Work task: Repeat the lines from the line with "left ankle: (459, 757)" to the line with "right hip: (320, 543)" in the listing below, keeping both end lines and adding nothing.

----- Recorded data -----

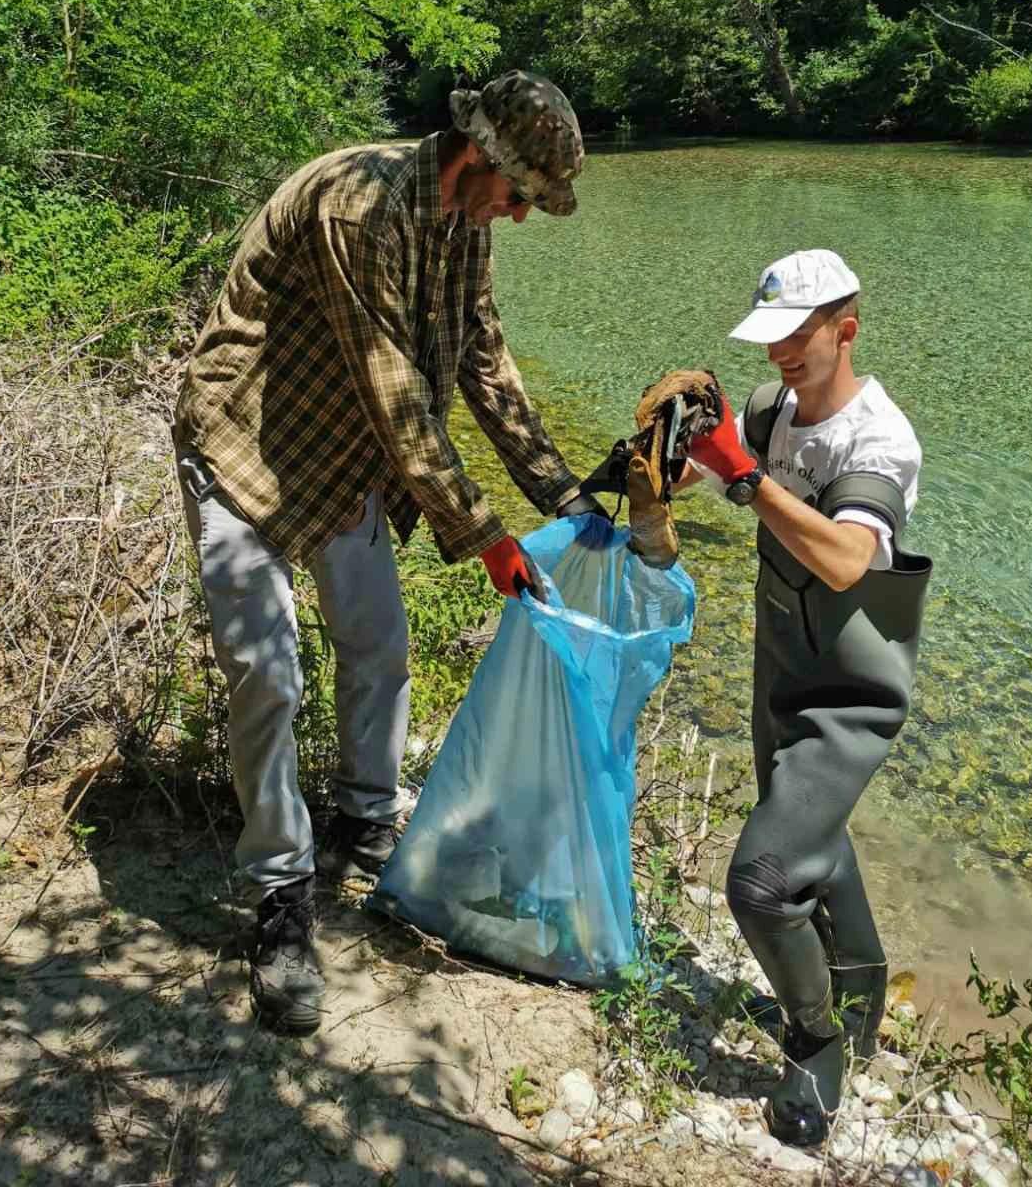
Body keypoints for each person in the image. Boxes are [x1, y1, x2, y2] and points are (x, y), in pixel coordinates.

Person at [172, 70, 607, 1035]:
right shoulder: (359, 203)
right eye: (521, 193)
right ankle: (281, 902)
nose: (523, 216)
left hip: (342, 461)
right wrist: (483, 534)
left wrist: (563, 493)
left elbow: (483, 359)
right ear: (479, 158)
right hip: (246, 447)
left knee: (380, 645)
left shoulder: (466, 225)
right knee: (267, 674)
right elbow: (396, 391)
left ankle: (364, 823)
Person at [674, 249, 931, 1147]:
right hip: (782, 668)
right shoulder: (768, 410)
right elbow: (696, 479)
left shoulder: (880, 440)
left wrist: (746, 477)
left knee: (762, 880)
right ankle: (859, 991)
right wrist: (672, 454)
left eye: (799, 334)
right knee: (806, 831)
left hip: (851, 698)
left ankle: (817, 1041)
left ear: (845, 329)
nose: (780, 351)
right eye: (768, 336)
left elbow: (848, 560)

-----
----- Recorded data -----

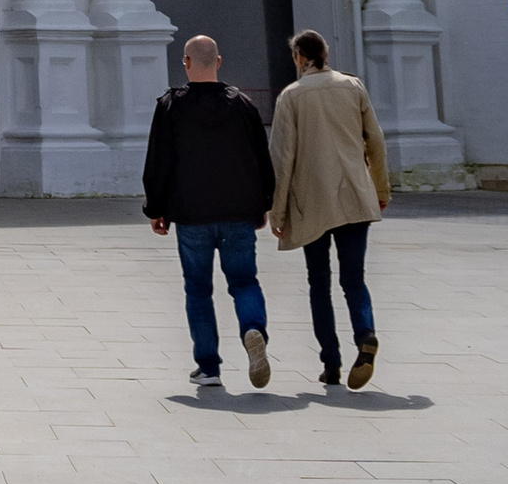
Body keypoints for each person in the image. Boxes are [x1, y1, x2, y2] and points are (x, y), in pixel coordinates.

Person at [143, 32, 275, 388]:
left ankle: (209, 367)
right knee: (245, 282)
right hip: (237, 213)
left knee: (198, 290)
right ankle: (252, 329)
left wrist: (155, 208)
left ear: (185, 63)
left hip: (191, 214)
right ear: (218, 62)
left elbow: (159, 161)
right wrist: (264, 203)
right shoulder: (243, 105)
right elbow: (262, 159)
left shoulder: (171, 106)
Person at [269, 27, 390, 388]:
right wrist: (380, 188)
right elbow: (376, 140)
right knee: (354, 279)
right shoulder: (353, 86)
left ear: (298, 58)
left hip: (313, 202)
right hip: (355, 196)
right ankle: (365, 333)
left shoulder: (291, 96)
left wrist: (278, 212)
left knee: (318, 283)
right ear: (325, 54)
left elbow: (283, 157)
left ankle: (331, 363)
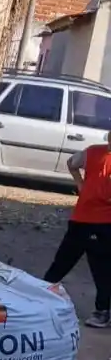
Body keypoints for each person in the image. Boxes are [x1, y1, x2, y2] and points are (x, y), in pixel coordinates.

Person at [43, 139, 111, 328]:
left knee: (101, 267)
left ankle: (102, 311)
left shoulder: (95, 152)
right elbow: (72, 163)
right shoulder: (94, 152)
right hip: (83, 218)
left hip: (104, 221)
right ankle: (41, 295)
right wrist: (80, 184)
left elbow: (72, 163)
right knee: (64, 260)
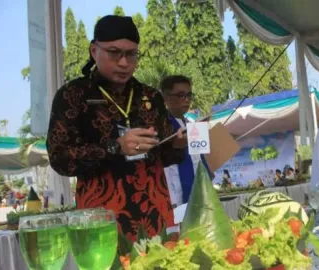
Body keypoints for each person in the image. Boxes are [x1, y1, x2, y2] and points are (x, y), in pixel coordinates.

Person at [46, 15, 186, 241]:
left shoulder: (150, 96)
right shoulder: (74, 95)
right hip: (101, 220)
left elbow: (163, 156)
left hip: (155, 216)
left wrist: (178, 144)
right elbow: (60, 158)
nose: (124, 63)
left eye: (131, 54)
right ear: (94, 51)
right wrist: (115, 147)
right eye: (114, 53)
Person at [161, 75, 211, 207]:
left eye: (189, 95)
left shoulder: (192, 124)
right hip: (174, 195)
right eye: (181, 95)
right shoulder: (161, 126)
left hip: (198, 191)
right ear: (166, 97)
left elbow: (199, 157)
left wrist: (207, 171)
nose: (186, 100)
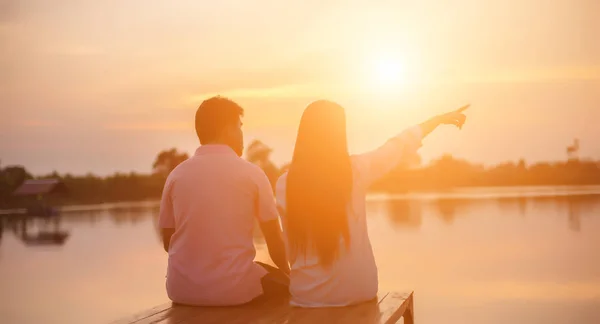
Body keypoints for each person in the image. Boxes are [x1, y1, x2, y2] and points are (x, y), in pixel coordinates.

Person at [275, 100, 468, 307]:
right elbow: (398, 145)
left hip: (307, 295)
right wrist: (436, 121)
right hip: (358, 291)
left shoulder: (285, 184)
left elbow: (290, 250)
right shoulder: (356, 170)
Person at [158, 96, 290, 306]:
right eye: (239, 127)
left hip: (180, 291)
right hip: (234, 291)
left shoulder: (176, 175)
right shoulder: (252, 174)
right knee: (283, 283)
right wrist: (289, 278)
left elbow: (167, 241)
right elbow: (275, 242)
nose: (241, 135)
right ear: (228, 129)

-----
----- Recorded data -----

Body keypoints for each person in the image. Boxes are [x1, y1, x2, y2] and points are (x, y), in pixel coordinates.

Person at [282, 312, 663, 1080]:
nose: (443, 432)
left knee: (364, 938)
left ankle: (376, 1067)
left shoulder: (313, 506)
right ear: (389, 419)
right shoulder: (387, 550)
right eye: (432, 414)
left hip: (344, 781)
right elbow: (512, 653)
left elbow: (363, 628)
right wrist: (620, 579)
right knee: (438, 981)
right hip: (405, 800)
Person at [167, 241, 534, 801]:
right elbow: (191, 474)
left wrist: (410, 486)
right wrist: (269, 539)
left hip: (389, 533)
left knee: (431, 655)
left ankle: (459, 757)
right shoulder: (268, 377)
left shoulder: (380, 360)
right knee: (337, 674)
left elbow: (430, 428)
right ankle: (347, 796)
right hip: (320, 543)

-----

Answer below:
left ankle: (459, 757)
right shoulder: (268, 377)
left shoulder: (380, 360)
right knee: (337, 674)
left elbow: (430, 428)
right ankle: (347, 796)
right hip: (320, 543)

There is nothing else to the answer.